What needs to be done »
Return the passage of the Kanban learning post from "This approach works" to "my busy schedule.", copied word for word.

Exercise passage »
+===+

An example would be good right now:

I was at the Agile Testing user group in December and there was some discussion on continuous integration.  I realised that this area has really flourished since I last set up Cruise Control, so I created a group of cards on my Kanban to look at what's new in continuous integration and to reaffirm that I was up to date with the latest practices.  In that same week as the meeting I had manage to review the theory (Google, Wikipedia) and learnt a new tool called Hudson (great tool, I recommend it, neatly integrated with Netbeans).  All this was pretty easy to fit into my busy schedule as I could easily visualise all my work on the Kanban and see what was important that week and what could wait.

I still have several continuous related cards in the backlog, but for now I have refreshed enough theory to work with Hudson effectively in my project work.  If I need to learn Team City or some other CI tool, then I have a model to quickly tackle that learning.

This approach works for me at present as I break down the task on the card to something managable.  I am curious to find out how well I can break a large subject area down with this process, for example learning the whole of Spring 3.

For now I will be using this JIT Kanban learning to review and extend my Behaviour Driven Development (BDD) skills as I have a BDD immersion workshop in February with Liz Keogh at SkillsMatter and want to make sure I get the most of the workshop.  It should be a great day of learning as Liz has done a great deal of work defining BDD and adding lean system thinking into the topics that will be covered.  There will be some homework to take away from the course, so I'll be using my personal Kanban to organise that work into my busy schedule.

Thursday, 14 January 2010

Personal Kanban to manage personal development

Having an inquisitive minds is a great thing but there can be a tenancy to be interested in too many things that you never learn something deeply enough. How do you stop the inquisitive monster in you mind and get on with just one thing?

+===+

Data for analysis »
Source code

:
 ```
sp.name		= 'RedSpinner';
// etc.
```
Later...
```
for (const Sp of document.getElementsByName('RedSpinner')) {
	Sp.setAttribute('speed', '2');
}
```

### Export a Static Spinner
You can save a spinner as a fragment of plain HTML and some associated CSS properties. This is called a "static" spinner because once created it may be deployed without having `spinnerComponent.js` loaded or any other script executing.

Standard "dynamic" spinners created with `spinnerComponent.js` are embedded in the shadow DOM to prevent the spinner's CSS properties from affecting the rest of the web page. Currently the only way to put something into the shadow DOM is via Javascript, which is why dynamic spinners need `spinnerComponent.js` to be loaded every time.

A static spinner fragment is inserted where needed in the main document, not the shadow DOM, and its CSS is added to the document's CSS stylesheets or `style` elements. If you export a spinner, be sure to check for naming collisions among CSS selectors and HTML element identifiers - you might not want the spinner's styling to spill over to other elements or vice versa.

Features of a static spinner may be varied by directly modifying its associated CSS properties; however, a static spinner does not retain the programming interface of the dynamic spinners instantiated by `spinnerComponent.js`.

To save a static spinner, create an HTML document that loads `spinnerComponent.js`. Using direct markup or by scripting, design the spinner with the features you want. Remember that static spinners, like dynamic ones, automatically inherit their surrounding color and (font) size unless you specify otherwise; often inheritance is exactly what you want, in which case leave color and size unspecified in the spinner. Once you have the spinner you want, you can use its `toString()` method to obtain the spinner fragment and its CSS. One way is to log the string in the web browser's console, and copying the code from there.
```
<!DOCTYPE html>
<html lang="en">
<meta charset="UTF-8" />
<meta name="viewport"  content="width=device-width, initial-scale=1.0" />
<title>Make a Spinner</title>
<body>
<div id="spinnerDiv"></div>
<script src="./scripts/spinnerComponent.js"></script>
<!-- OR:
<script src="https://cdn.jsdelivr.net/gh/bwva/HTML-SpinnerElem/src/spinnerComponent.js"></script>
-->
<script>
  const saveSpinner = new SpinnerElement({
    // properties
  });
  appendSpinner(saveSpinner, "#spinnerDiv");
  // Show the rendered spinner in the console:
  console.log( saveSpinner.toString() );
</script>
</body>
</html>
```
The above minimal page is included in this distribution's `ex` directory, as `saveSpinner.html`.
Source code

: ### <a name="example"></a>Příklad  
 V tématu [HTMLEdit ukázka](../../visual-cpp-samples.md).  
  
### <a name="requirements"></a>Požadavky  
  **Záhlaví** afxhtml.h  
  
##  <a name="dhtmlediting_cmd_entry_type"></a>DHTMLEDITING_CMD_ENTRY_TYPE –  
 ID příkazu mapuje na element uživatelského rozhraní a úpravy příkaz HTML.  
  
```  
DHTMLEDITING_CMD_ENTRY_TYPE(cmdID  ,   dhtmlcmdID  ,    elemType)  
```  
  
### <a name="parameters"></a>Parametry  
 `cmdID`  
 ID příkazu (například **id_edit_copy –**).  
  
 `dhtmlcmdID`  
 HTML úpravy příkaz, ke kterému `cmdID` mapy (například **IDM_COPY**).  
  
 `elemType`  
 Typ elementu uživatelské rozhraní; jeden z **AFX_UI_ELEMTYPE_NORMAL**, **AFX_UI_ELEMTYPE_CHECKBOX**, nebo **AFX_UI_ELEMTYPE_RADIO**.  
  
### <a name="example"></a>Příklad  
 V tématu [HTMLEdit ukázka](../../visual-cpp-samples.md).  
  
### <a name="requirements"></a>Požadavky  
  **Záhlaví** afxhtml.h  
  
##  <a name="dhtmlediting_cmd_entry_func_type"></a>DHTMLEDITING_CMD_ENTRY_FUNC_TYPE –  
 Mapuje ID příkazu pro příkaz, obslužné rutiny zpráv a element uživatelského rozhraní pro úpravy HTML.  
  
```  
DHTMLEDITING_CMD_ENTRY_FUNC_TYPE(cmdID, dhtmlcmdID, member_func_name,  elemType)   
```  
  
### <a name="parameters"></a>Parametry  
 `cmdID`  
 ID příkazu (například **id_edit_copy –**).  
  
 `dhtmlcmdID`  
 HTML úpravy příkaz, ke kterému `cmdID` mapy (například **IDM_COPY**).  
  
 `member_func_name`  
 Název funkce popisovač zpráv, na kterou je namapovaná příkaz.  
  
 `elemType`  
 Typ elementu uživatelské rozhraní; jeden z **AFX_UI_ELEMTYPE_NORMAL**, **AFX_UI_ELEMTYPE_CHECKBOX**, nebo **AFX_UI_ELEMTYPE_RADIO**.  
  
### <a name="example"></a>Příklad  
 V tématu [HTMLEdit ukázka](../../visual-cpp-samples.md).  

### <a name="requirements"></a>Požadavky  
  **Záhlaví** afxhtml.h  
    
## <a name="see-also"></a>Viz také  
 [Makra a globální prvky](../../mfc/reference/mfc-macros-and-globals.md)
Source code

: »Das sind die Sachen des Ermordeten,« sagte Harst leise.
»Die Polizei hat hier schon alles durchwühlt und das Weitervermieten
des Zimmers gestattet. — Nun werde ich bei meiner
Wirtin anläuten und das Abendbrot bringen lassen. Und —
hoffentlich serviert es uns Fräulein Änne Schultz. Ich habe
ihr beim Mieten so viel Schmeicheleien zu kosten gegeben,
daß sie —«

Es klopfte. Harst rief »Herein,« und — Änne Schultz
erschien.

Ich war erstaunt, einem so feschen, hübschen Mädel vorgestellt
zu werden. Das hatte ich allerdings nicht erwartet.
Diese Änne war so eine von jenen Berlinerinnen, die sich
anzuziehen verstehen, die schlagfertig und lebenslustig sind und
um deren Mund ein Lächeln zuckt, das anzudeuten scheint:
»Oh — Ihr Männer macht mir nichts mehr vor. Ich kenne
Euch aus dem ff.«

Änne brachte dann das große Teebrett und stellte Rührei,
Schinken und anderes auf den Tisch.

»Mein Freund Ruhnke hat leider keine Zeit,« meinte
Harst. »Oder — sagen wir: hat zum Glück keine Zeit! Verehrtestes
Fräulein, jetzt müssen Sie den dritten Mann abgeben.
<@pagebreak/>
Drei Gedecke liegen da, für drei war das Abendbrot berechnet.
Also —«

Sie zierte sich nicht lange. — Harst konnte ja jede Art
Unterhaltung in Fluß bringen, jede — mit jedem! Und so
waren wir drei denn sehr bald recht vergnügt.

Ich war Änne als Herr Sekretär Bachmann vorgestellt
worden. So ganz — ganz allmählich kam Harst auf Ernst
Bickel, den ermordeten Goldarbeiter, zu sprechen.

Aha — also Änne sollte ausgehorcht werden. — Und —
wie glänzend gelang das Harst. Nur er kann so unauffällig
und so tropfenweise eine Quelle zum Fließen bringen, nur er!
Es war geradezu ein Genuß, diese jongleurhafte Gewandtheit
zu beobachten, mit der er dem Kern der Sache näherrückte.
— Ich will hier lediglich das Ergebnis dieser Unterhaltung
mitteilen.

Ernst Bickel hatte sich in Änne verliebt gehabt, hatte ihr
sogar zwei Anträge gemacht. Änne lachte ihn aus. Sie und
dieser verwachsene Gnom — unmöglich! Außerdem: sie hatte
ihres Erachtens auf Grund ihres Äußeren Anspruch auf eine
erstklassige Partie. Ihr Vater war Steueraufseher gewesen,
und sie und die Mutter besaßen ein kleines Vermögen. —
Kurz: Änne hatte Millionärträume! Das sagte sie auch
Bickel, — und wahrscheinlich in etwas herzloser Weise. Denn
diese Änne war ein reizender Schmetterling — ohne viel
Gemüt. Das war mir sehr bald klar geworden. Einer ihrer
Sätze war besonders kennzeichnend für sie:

+===+

Exercise answer »
This approach works for me at present as I break down the task on the card to something managable.  I am curious to find out how well I can break a large subject area down with this process, for example learning the whole of Spring 3.

For now I will be using this JIT Kanban learning to review and extend my Behaviour Driven Development (BDD) skills as I have a BDD immersion workshop in February with Liz Keogh at SkillsMatter and want to make sure I get the most of the workshop.  It should be a great day of learning as Liz has done a great deal of work defining BDD and adding lean system thinking into the topics that will be covered.  There will be some homework to take away from the course, so I'll be using my personal Kanban to organise that work into my busy schedule.